Former State High School Basketball Champ Lands Part In NBC's "Chuck"

Hartford Courant

March 15, 2009

     They both remember the slowdown game, the 1991 Western Connecticut Conference girls basketball tournament championship, when Masuk held the ball and the boos rained down from the stands, Nicole Myrick said, for the first five minutes.
     "Actually, it was the first 6 1/2 minutes," said her former coach, Dave Strong, who just completed his 33rd season at Masuk-Monroe.
     "The day before I had the kids practice the slowdown game while getting booed. I went out into the hallways and dragged people in the gym to boo us. So when it started happening in the game, they were laughing."
     Said Myrick: "It was at Brookfield High and it was packed to capacity. It was like 'Hoosiers.' You couldn't hear yourself."
     Masuk beat favored Immaculate that day, in double overtime, and went on to win its second Class L state title 45-34 over Lyman Hall-Wallingford.
     When you've performed successfully under that kind of pressure, all sorts of things tend to look a little easier, like acting. Myrick, formerly of Beacon Falls, is a part-time special education teacher in Los Angeles. But she is also pursuing her longtime dream, an acting career, and recently landed a part on an episode of the NBC action-comedy series, "Chuck," tentatively scheduled for broadcast on April 13.
     "I think about it now with acting," said Myrick. "You're under pressure to perform quickly and stay under control. Playing sports really trains you.

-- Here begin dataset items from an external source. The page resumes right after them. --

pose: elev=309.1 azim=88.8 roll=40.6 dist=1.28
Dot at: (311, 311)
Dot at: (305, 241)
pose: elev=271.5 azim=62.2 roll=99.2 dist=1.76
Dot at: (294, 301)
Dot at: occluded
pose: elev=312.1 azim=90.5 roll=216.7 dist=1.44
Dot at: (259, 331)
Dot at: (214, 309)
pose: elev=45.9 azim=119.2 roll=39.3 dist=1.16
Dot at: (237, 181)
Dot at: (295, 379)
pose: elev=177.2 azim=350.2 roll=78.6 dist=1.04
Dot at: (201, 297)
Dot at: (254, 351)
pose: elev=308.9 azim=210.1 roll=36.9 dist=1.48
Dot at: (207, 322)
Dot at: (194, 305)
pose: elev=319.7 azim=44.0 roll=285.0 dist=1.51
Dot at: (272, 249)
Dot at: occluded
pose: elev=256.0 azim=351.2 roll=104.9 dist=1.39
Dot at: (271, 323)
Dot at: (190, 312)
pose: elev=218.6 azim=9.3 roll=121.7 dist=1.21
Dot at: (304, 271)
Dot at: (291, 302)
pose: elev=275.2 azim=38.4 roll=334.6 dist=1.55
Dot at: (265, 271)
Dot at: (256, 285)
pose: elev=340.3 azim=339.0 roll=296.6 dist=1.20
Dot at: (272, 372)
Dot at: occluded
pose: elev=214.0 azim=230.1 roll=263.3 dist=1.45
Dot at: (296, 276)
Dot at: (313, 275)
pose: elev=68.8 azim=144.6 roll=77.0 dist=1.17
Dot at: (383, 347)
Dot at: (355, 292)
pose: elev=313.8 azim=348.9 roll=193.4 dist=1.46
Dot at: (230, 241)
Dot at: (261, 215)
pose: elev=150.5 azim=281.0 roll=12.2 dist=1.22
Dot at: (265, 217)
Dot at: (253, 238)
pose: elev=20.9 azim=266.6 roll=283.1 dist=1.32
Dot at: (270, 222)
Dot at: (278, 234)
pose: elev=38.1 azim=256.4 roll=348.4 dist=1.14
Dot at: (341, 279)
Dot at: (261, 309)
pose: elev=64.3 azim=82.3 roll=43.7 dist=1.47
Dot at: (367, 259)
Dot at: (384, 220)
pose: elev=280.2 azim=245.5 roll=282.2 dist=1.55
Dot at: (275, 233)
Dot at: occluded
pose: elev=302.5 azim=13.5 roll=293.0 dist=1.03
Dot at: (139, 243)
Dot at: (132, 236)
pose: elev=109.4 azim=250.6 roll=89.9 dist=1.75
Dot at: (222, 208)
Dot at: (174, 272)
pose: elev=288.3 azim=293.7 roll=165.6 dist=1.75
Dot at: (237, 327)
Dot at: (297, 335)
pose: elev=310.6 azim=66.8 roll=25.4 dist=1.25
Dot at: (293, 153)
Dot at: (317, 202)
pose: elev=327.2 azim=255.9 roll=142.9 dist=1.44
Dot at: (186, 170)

You can go into that zone."
     Myrick, 34, was an All-State center who was 5-10 in middle school and 6-1 in high school. In her junior year, her team went 27-0, beat Jen Rizzotti's New Fairfield team in the Class L championship game and finished the year No. 1 in the state.
     Three starters graduated. Masuk struggled a little, losing five games, a lot after an undefeated season. Strong slowed things down. The team won. And Myrick, who had nine points, 12 rebounds and six blocks in the championship game, was dubbed "a one-man zone" by then-Lyman Hall coach Nick Economopoulos.
     "There was a lot more on her shoulders," Strong said. "Her senior year, every possession was more crucial and there was less margin for error. A four-point lead is a big lead if you're holding the ball. She saw different aspects of the game and grew from that."
     Myrick went to the University of Hartford but transferred after a year to New Haven, where she was a captain and an all-conference player. She majored in business administration.
     Her only regret about playing basketball in high school was that she never had enough time to devote to acting in school plays.
     "I always wanted to be an actress," she said. "My family wanted me to be realistic. Get a job to feed your family."
     She did, but eventually moved to California, where she had visited her biological father as a child.
     "I met my husband in the business and I started to meet people who made a living doing this," she said. "I started auditioning, taking classes."
     In the "Chuck" episode, Myrick plays what she called a "test proctor for the bad guys," who finds herself in a gun battle.
     "I shoot people, I get shot," she said. "It was so much fun. It was very easy for me. I like physical acting more."
     She loves California but misses some things about Connecticut, like Pepe's New Haven pizza. She'll occasionally catch a UConn women's basketball game on TV. She stopped playing basketball on a regular basis when she was 28 and her knees started to bother her.
     As an actress, she still draws from her high school and college athletic experiences.
     "I learned to use all of me, me being a female athlete," she said. "There are not a lot of female athletes acting out here. There's a natural strong presence I have and I bring that to the part."
     "I'm not the cute sweet one. I tried to do that, but it doesn't work for me. I really pull from what I did as an athlete."